TASK BRIEF: Copy out the entries exactly, from the first line to the last.
DATA FOR REVIEW: Begin
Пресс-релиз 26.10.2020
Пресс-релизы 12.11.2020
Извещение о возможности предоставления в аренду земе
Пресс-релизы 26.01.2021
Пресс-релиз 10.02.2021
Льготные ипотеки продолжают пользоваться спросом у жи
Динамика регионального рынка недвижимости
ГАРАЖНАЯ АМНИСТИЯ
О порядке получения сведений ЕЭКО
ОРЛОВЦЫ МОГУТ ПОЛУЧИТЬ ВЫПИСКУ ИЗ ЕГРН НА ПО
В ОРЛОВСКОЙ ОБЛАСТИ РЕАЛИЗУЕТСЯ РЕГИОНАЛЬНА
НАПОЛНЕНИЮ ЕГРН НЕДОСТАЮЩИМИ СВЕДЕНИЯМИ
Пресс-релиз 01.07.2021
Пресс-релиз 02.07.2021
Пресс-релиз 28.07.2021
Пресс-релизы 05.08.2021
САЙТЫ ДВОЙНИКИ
DATA FOR REVIEW: End
EXERCISE OUTPUT:
Пресс-релиз 26.10.2020
Пресс-релизы 12.11.2020
Извещение о возможности предоставления в аренду земе
Пресс-релизы 26.01.2021
Пресс-релиз 10.02.2021
Льготные ипотеки продолжают пользоваться спросом у жи
Динамика регионального рынка недвижимости
ГАРАЖНАЯ АМНИСТИЯ
О порядке получения сведений ЕЭКО
ОРЛОВЦЫ МОГУТ ПОЛУЧИТЬ ВЫПИСКУ ИЗ ЕГРН НА ПО
В ОРЛОВСКОЙ ОБЛАСТИ РЕАЛИЗУЕТСЯ РЕГИОНАЛЬНА
НАПОЛНЕНИЮ ЕГРН НЕДОСТАЮЩИМИ СВЕДЕНИЯМИ
Пресс-релиз 01.07.2021
Пресс-релиз 02.07.2021
Пресс-релиз 28.07.2021
Пресс-релизы 05.08.2021
САЙТЫ ДВОЙНИКИ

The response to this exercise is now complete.